I had to remind myself that I was there for an actual reason—doing research for a book, not just gawking at celebrity houses and famous locations—so I began to ask them about the equipment they used: the devices and gadgets on board that literally made the city look different from above, whether it was the forward-looking infrared camera (FLIR), the possible acquisition of RANGE-R technology, or their image-stabilized binoculars.

They showed me how the FLIR worked. This required me to lean considerably far forward, all but pulling myself into the front seat with the tactical flight officer, who inched a little out of the way to help me see. We headed for the darker parts of Los Angeles, flying broadly northwest over the deep canyons of the Hollywood Hills—Laurel Canyon, Coldwater Canyon, Dixie Canyon—deliberately looking for a good place to test the camera’s infrared sensitivity. If a human body was down there emitting heat, the camera would find it—but even here we were having bad luck. Nobody was out walking the dog, it seemed, or even sneaking a late-night cigarette, so we continued on over the dark bulk of the mountains until the Getty Museum came into view. The officers realized we’d be better off heading for the ocean, so we made a beeline for Santa Monica—and the effect was unbelievable.

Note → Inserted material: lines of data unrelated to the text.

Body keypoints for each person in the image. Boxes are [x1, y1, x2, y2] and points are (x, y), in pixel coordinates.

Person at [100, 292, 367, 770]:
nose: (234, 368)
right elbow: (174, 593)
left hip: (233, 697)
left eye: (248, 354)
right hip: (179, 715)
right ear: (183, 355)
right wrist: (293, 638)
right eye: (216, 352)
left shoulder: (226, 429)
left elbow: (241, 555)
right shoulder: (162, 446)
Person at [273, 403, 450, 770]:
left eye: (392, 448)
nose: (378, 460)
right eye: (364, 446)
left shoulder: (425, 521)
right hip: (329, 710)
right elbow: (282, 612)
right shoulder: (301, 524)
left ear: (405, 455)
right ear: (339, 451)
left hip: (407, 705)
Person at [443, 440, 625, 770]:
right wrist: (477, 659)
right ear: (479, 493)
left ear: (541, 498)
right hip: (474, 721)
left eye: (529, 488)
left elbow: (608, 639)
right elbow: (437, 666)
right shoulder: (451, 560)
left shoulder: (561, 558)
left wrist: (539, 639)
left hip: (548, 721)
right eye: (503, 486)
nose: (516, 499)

Almost at once, the FLIR monitor mounted in front of the tactical flight officer began to light up with the strangely beautiful thermal flare of human life: white-glowing forms walking along the beach, lying on dark blankets next to one another, even sitting around in a circle somewhere just south of the Santa Monica Pier. We flew on, quite low to the water, as they explained some of the basics of infrared visualization, and I watched as apparently sleeping forms—white-hot—came into sharp focus, curled up beneath lifeguard structures. There was nowhere to hide, I saw; you could be concealed behind the trunk of a tree yet an eerie glow would still surround you, shining like a halo. It was almost moving: a night flight with the LAPD had inadvertently opened my eyes to this extraordinary human glow, as dense knots of blood vessels burned hot in the coastal night like road flares. This all but supernatural vision of animal life is not only being used more and more to track suspects from above—or, technically, to track their thermal side effects—but it also plays an increasingly vital role in capturing suspects before they can get away.

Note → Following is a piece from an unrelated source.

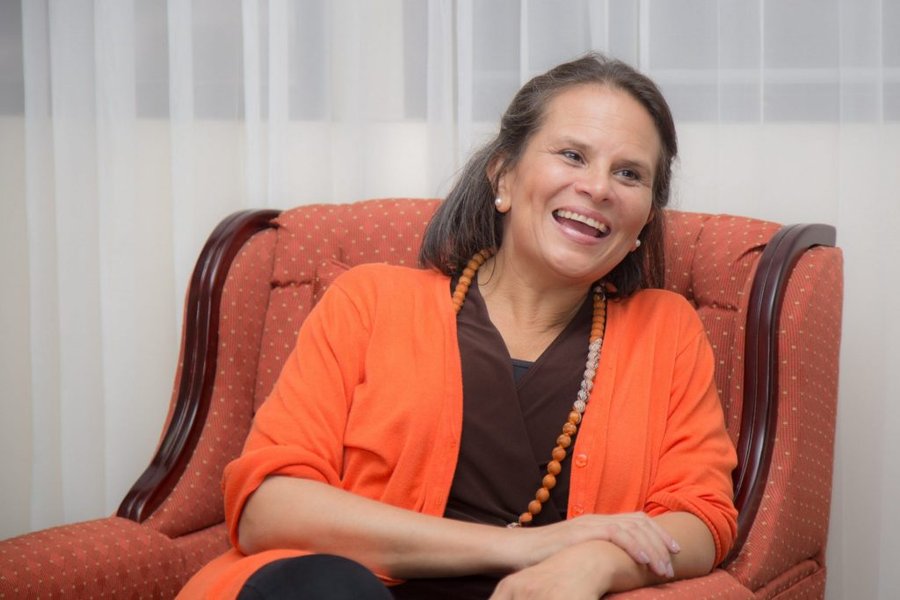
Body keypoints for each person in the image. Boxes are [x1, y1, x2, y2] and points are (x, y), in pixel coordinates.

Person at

As I looked down out of the helicopter window, the beach was nothing but blackness, silky and absolute, with not a human being in sight; but when I peered back at the monitor, lights were everywhere. They were like fireflies, these humans huddled around one another and listening to the sea.

Where the Money Is

My time with the Air Support Division had revealed the extent to which pilots and tactical flight officers can identify and, more crucially, interrupt the city’s illicit routes and hiding places. Back at ground level, however, I’d become interested in how the city’s freeway infrastructure could be used by criminals not just as a possible route of escape from police capture, but as an urban-scale tool for helping them design better crimes.

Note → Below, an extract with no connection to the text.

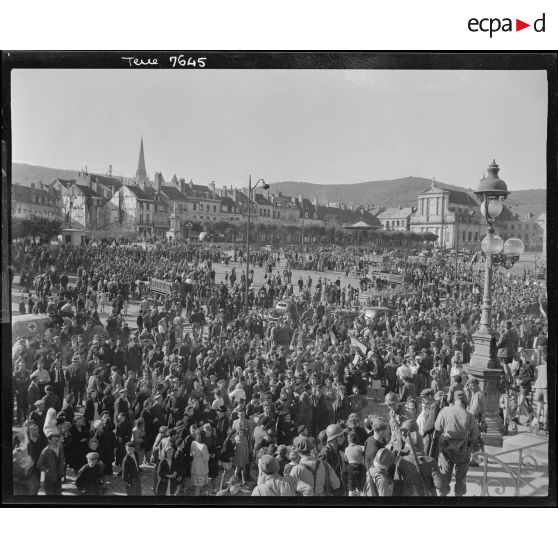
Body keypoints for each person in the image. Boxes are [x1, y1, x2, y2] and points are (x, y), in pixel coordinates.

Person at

In an interesting article published by The New Yorker, author Tad Friend implies that the high-speed chase is, in many ways, a more authentic use of L.A.’s sprawling road network; by comparison, the daily commute was embarrassingly impotent, an automotively timid use of this extraordinary landscape whose very premise is not safety and convenience but personal liberation. Friend suggests that fleeing from the police—often at lethal speeds—while being broadcast live on local television is, well, it’s sort of what the city is for. To focus on L.A.’s legendary traffic is to miss a larger and much stranger point: that crime is often a more effective way to use the fabric of the city.